Top of Input records
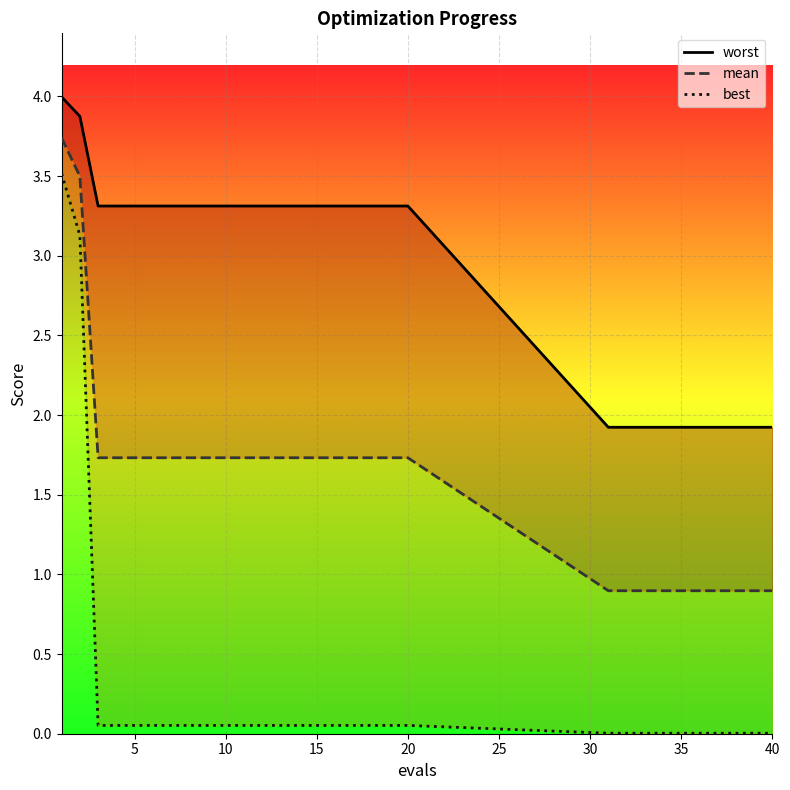

What is the label of the 5th point from the left?

20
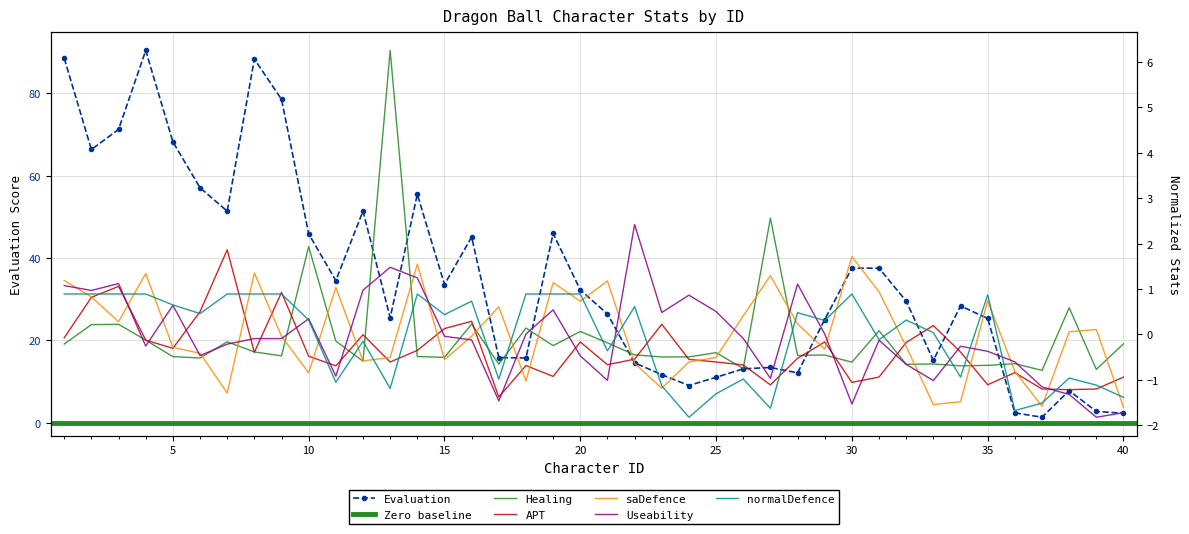

True or false: Healing and Evaluation intersect in this chart.

False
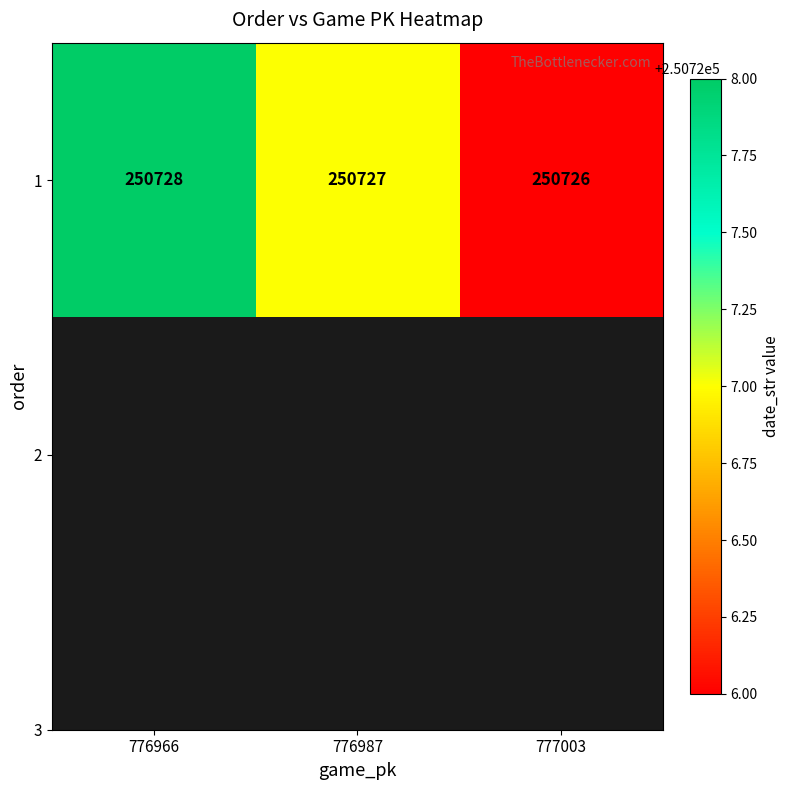

Reading right to left, transcribe all the data shown in this chart.

777003=250726	776987=250727	776966=250728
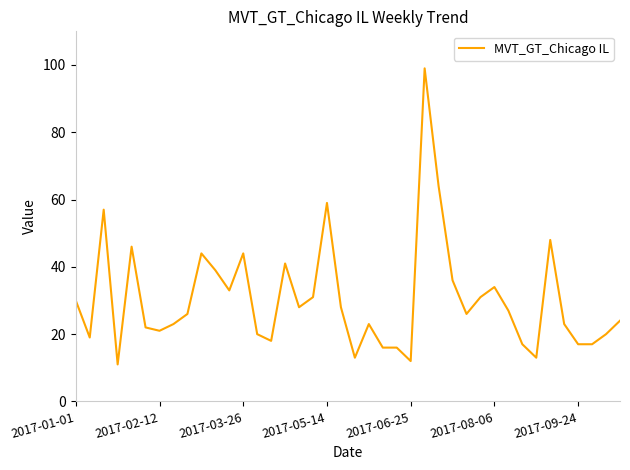

What is the smallest value displayed?

11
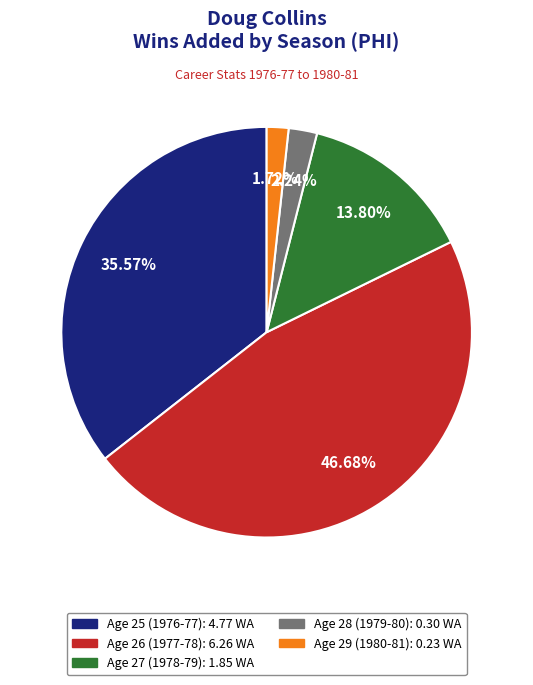

True or false: Age 28 (1979-80) accounts for 2% of the total.

True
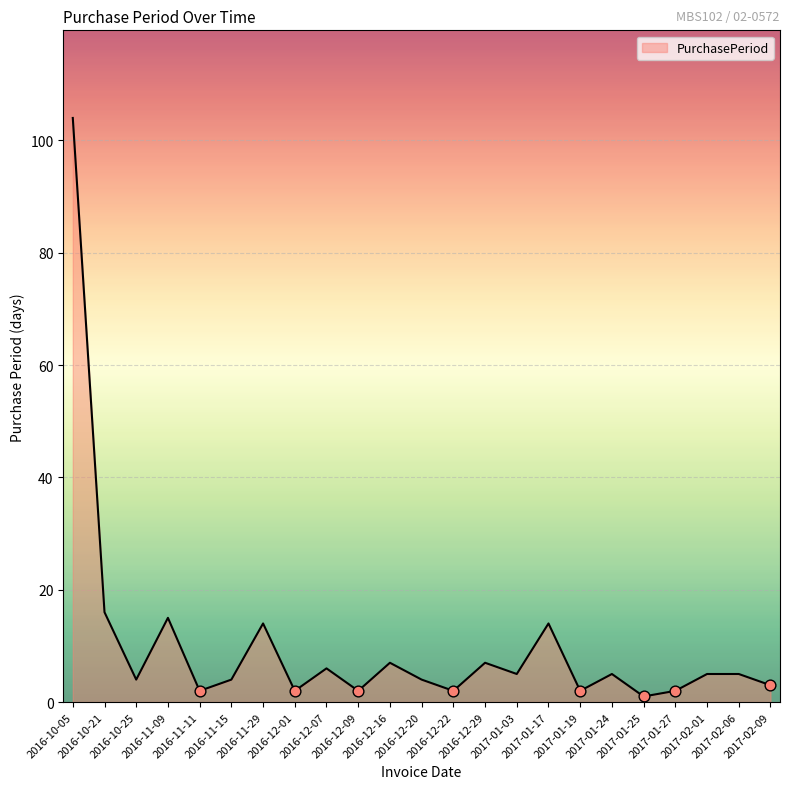

Between 2017-01-17 and 2016-12-29, which is larger?

2017-01-17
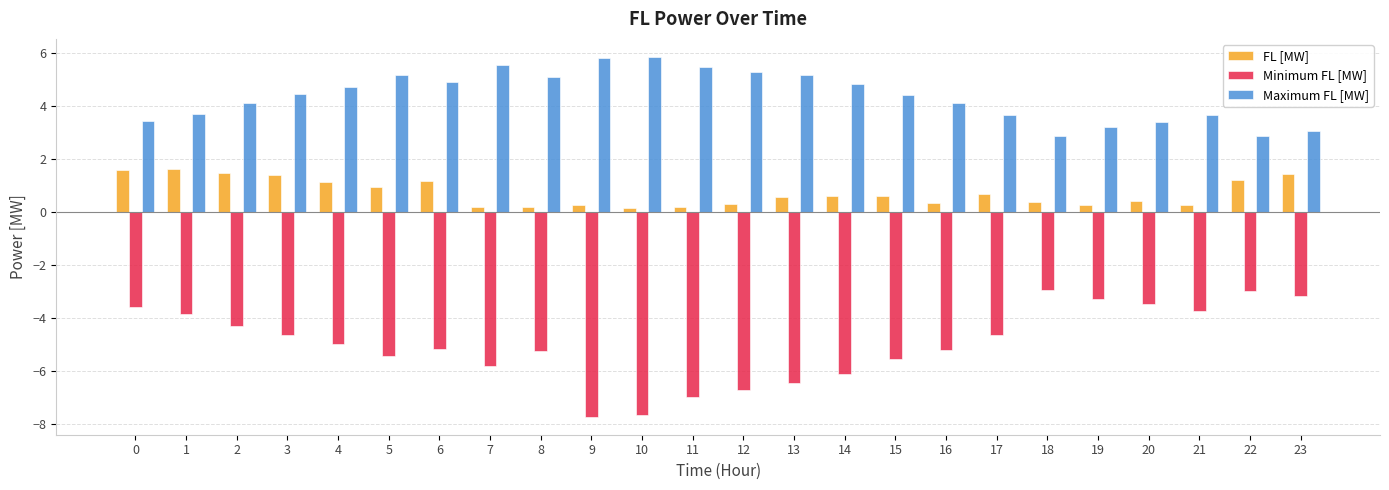

What is the minimum value for Minimum FL [MW]?

-7.7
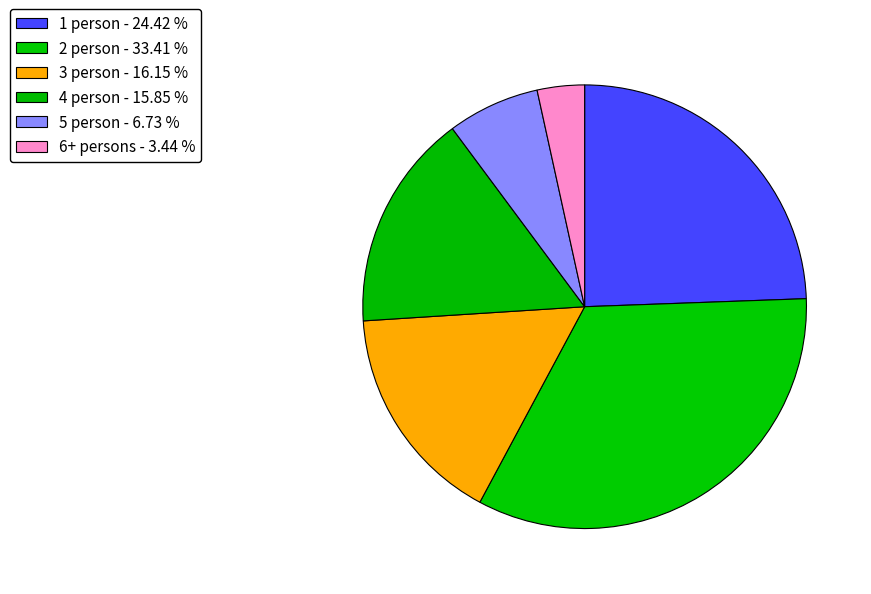

Rank the categories by value from highest to lowest.

2 person, 1 person, 3 person, 4 person, 5 person, 6+ persons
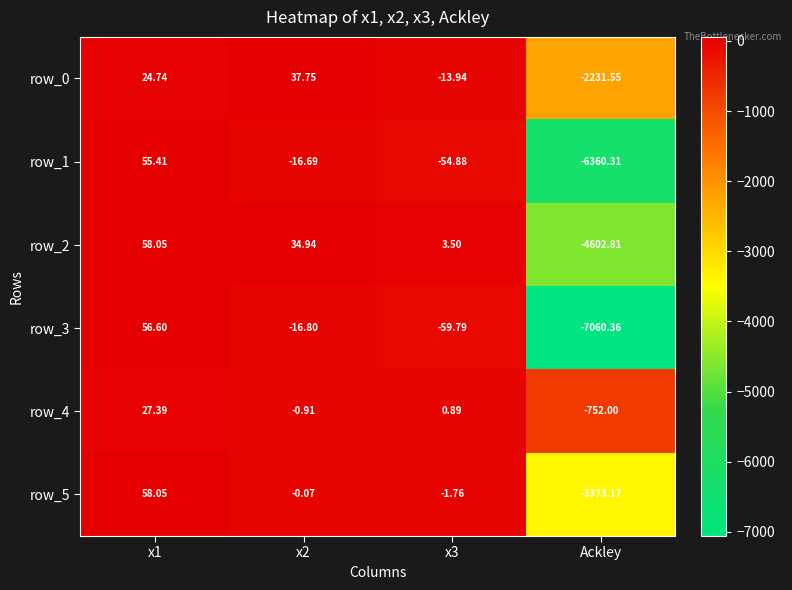

What is the total value across all series at x3?

-126.0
Bottom of Input records
Rewrite all the data above with every "chart" changed to "graph" and everything else left as it is. Leave the pictures out.

What is the label of the 5th point from the left?

20

True or false: Healing and Evaluation intersect in this graph.

False

Reading right to left, transcribe all the data shown in this graph.

777003=250726	776987=250727	776966=250728

What is the smallest value displayed?

11

True or false: Age 28 (1979-80) accounts for 2% of the total.

True

Between 2017-01-17 and 2016-12-29, which is larger?

2017-01-17

What is the minimum value for Minimum FL [MW]?

-7.7

Rank the categories by value from highest to lowest.

2 person, 1 person, 3 person, 4 person, 5 person, 6+ persons

What is the total value across all series at x3?

-126.0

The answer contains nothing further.